100 years ago: Hit-and-run driver knocks down Ninth Street pedestrian

From the Lawrence Daily Journal-World for Sept. 9, 1915:

  • “Jay driving of an automobile by some person unknown, resulted yesterday in Miss Georgia Batt being knocked to the ground as she was crossing Ninth street between New Hampshire and Massachusetts while on her way to the Fraternal Aid Union offices, where she is employed…. She dimly remembers seeing an automobile turn into Ninth off New Hampshire a few seconds before she was struck…. Her last distinct impression was that the auto was not near her, and she had no thought or impression of danger. The next she knew she was picking herself up from the street and the auto was going rapidly west on Ninth, the driver paying not the slightest heed to what had happened…. She was severely bruised in a dozen places and her clothes were torn, but no bones were broken, and she would not summon a doctor, or consider not going on to her work.”
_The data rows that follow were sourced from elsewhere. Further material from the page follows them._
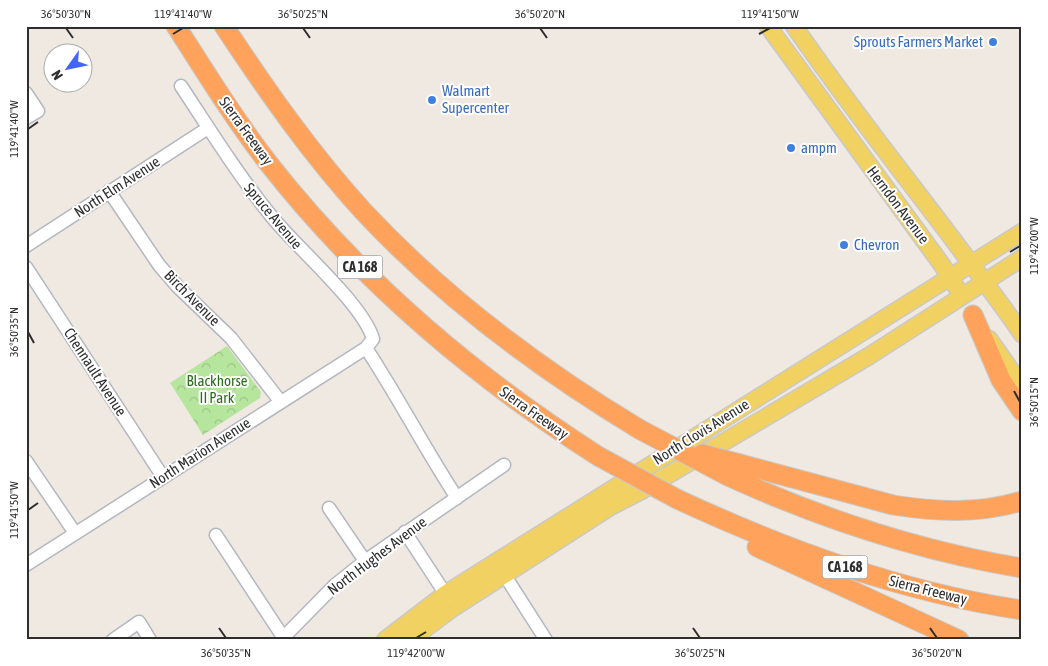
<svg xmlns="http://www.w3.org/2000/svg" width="1048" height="666" font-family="'Asap Condensed',sans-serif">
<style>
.park{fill:url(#park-crowns)}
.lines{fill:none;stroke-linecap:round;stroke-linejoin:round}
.minor-casing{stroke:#b4b7c1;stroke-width:15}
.major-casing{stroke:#c9c9c9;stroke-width:19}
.highway-casing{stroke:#c9c9c9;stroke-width:21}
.minor{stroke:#fff;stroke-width:12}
.major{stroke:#f2d163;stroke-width:16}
.highway{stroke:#ffa35c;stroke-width:19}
.highway-bridge-casing{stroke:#c9c9c9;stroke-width:21;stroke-linecap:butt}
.highway-bridge{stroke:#ffa35c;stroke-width:19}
.ticks{fill:none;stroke:#2e2e2e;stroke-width:2}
.shop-dot{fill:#3f7fe0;stroke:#fff;stroke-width:2}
.labels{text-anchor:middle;stroke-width:4;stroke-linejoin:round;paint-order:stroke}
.shield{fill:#fff;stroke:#6d6d6d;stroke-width:1}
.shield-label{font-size:14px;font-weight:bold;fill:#2e2e2e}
.shop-label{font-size:15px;fill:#366cbe;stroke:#fff;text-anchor:start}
.street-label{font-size:15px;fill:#2e2e2e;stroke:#fff}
.park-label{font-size:15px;fill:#2c6e1b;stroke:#fff}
.neatline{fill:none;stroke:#2e2e2e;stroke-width:2}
.ticks-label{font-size:12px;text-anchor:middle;fill:#2e2e2e}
</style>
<defs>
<pattern id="park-crowns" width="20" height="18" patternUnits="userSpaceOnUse" patternTransform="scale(1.25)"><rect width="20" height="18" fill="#b6e59e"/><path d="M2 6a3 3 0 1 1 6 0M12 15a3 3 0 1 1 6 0" fill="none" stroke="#9dc588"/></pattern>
</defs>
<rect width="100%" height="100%" fill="#efe9e1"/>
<path class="park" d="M227,346L261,392L260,398L203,435L170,383Z"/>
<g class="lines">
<defs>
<path id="minor" d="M26,93L38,111L26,118
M109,191L159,265L178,287L231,338L280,401
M26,246L208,128
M26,267L163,477
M366,348C398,397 425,449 457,498
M26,461L75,533
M329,508L365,561
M405,532L450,601
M216,535L283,637
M26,565L366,348L373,339C363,304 297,248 272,217C238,175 210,130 181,86
M500,568L546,640
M113,640L139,622L150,640
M281,640L335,585L365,561L504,465"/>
<path id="major" d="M768,26L942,265L956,287
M794,26C866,131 949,229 1022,334
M989,339L1022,386
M385,640L445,594L1022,232
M410,640L453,608L610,507L641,491L869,356L1022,258"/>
<path id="highway" d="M176,26C206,73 235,120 269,164C361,281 473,376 598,456
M224,26C267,91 311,154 363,211C444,298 538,368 639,429
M973,315L1001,380L1022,411
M740,464L893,505C937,512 978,514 1022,501
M728,476C822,519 919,551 1022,568
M677,499C787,550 901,592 1022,610
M757,547L959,640"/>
</defs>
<use href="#minor" class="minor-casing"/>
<use href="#major" class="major-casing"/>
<use href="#highway" class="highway-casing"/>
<use href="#minor" class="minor"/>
<use href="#major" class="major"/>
<use href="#highway" class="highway"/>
<defs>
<path id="highway-bridge" d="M639,429L728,476
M702,454L740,464
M598,456L677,499"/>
</defs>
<use href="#highway-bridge" class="highway-bridge-casing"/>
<use href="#highway-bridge" class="highway-bridge"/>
</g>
<path class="ticks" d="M66,28L73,38M303,28L310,38M540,28L547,38M173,34L183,28M759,34L770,28M28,129L38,122M1010,252L1020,246M28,332L34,343M1014,391L1020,402M28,510L38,503M219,628L226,638M693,628L700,638M930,628L937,638M416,638L426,632"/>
<g class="shop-dot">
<circle cx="993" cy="42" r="5"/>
<circle cx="432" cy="100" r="5"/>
<circle cx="791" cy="148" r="5"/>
<circle cx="844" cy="245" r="5"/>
</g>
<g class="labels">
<g class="shield">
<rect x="337.5" y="255.5" width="45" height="23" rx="4"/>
<rect x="822.5" y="555.5" width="45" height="23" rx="4"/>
</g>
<g class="shield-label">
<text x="360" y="272">CA 168</text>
<text x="845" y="572">CA 168</text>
</g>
<g class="shop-label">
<text x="983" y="47" text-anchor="end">Sprouts Farmers Market</text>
<text x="442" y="96">Walmart<tspan x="442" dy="17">Supercenter</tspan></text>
<text x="801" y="153">ampm</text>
<text x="854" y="250">Chevron</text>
</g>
<g class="street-label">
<text transform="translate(246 131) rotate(54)" y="5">Sierra Freeway</text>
<text transform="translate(117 187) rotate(-33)" y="5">North Elm Avenue</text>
<text transform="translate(898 205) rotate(53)" y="5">Herndon Avenue</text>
<text transform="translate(273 216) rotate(50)" y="5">Spruce Avenue</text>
<text transform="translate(192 298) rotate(45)" y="5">Birch Avenue</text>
<text transform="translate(95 372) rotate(57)" y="5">Chennault Avenue</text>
<text transform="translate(534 413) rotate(35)" y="5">Sierra Freeway</text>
<text transform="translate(701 432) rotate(-32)" y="5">North Clovis Avenue</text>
<text transform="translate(200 453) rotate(-33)" y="5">North Marion Avenue</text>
<text transform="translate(377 556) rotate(-37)" y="5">North Hughes Avenue</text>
<text transform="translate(928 590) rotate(14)" y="5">Sierra Freeway</text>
</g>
<g class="park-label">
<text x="217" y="386">Blackhorse<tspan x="217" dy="17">II Park</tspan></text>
</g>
</g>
<rect width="1048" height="666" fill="none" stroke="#ffffff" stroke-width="55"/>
<g transform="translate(68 68) rotate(237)"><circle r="24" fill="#ffffff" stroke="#ababab"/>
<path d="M0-4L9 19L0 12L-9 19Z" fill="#4264fb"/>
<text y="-8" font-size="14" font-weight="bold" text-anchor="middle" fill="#2e2e2e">N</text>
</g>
<rect x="28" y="28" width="992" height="610" class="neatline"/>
<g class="ticks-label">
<text x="66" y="18">36°50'30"N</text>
<text x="183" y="18">119°41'40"W</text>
<text x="303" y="18">36°50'25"N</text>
<text x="540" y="18">36°50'20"N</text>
<text x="770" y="18">119°41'50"W</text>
<text transform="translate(14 129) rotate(-90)" y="4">119°41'40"W</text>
<text transform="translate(1034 246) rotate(-90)" y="4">119°42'00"W</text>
<text transform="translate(14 332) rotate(-90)" y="4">36°50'35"N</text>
<text transform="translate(1034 402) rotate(-90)" y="4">36°50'15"N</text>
<text transform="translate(14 510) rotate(-90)" y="4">119°41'50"W</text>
<text x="226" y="657">36°50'35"N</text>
<text x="416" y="657">119°42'00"W</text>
<text x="700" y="657">36°50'25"N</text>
<text x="937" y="657">36°50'20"N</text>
</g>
</svg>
  • “Truman H. Wolf, agent for the Prudential life insurance company, who disappeared from Lawrence about July 15, has been located at Milwaukee, Wis. Sheriff W. J. Cummings of Douglas county is now on his way to Milwaukee to bring Wolf back to answer to a charge of embezzlement from the company he worked for in Lawrence for about two years. The charge against Wolf is that in July he collected $198.78 insurance premium from Wm. E. Koehring of Lawrence and left immediately for parts unknown without making any return to the insurance company…. It is said that when the officers located Wolf at Milwaukee he was working under an assumed name as a solicitor for a weekly periodical and had severed all connections with the insurance business.”
  • “The advance guard of the University of Kansas freshman class is in Lawrence this week. The boys and girls are looking up suitable rooming places and in a general way getting the lay of the land before they are caught up in the whirl of University activities next week. Although the rushing season is not yet open, the new students are being given the ‘once over’ by the members of fraternities and sororities who are in town.”
  • “There was a hard wind that did damage to trees in one small section of Lawrence during the storm yesterday afternoon and last night. Near the corner of Fifth and Indiana streets and from there on to the river the damage was most noticeable. Branches were blown from the trees, and in some cases the trunks of large trees were wrenched until the bark was split. The damage here was greater than was reported from any other part of town.”
  • “Every rural school in the county is supposed to have a flag, which should be kept flying in good weather. County Superintendent C. R. Hawley has noted that many of the district schools are without flags. He is working among the school boards to get them to supply the deficiency, believing the possession and use of a flag will enable the common schools to become more efficient teachers of patriotism.”